Re: [PATCH 00/10] Optimized math routines
On 06/07/18 18:17, Szabolcs Nagy wrote:
On 06/07/18 17:27, Carlos O'Donell wrote:
On 07/06/2018 11:46 AM, Szabolcs Nagy wrote:
On 06/07/18 13:43, Carlos O'Donell wrote:
On 07/06/2018 04:47 AM, Szabolcs Nagy wrote:
Optimized exp, exp2, log, log2, pow, sinf, cosf and sincosf
Is it your intent to have these included in 2.28?
(resending as my previous mail seems to be lost)
yes, i'd like to add it to the 'desirable in 2.28' list
if Joseph is ok with the code, but i see he is not available
right now for review.
i don't know how other maintainers feel about such change,
there needs to be an ulp update (i'm willing to do that for
targets i can access hw for testing).
Where there any unanswered questions in your v4 review?
Do you think v4 is basically as good as it will get?
Who were the people who signed off on the review?
Joseph Myers started the review of both the sinf, cosf, sincosf
changes and the exp, exp2, log, log2, pow changes.
I think I addressed all of his comments in an acceptable way,
but i don't know if he had other concerns or if parts of the
code he has not reviewed yet.
Since the glibc tests pass on 3 different targets (and
build-many-glibcs.py) i think there is no danger of the
patch being completely broken. Wilco and I tested the patches
in detail outside of glibc so it is the glibc integration where
I expected most of the issues.
I don't expect performance regression on any target, but it
was not measured e.g. on powerpc (only aarch64 and x86_64)
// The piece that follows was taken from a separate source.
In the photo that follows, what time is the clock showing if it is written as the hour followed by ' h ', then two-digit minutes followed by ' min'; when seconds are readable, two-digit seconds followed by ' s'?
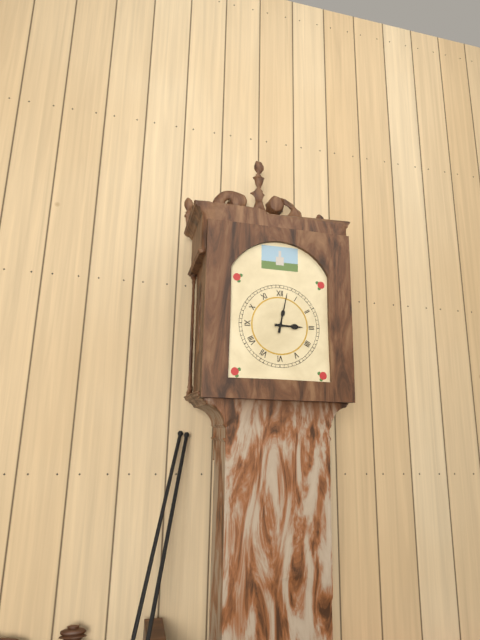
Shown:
3 h 02 min
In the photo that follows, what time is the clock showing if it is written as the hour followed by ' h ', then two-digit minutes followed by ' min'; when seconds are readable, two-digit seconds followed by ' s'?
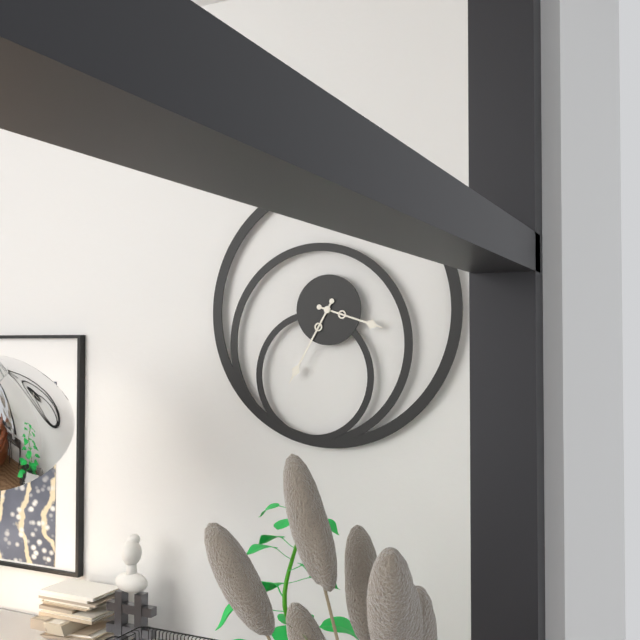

which might have different behaviour (previous sincosf was
optimized on that target hence it might make sense to retest
the new code to be sure).
I think the patches are in a good quality state now.
(The ABI changing part needs further work so i didn't post that.)
built and tested on a power8 machine now, glibc math
tests pass (except for an unrelated fmal failure),
benchmark improvements are consistent with aarch64/x86_64,
but it was a shared access machine so i won't post exact
numbers, sincosf improved a bit too, sinf/cosf didn't
(apparently powerpc has its own implementation).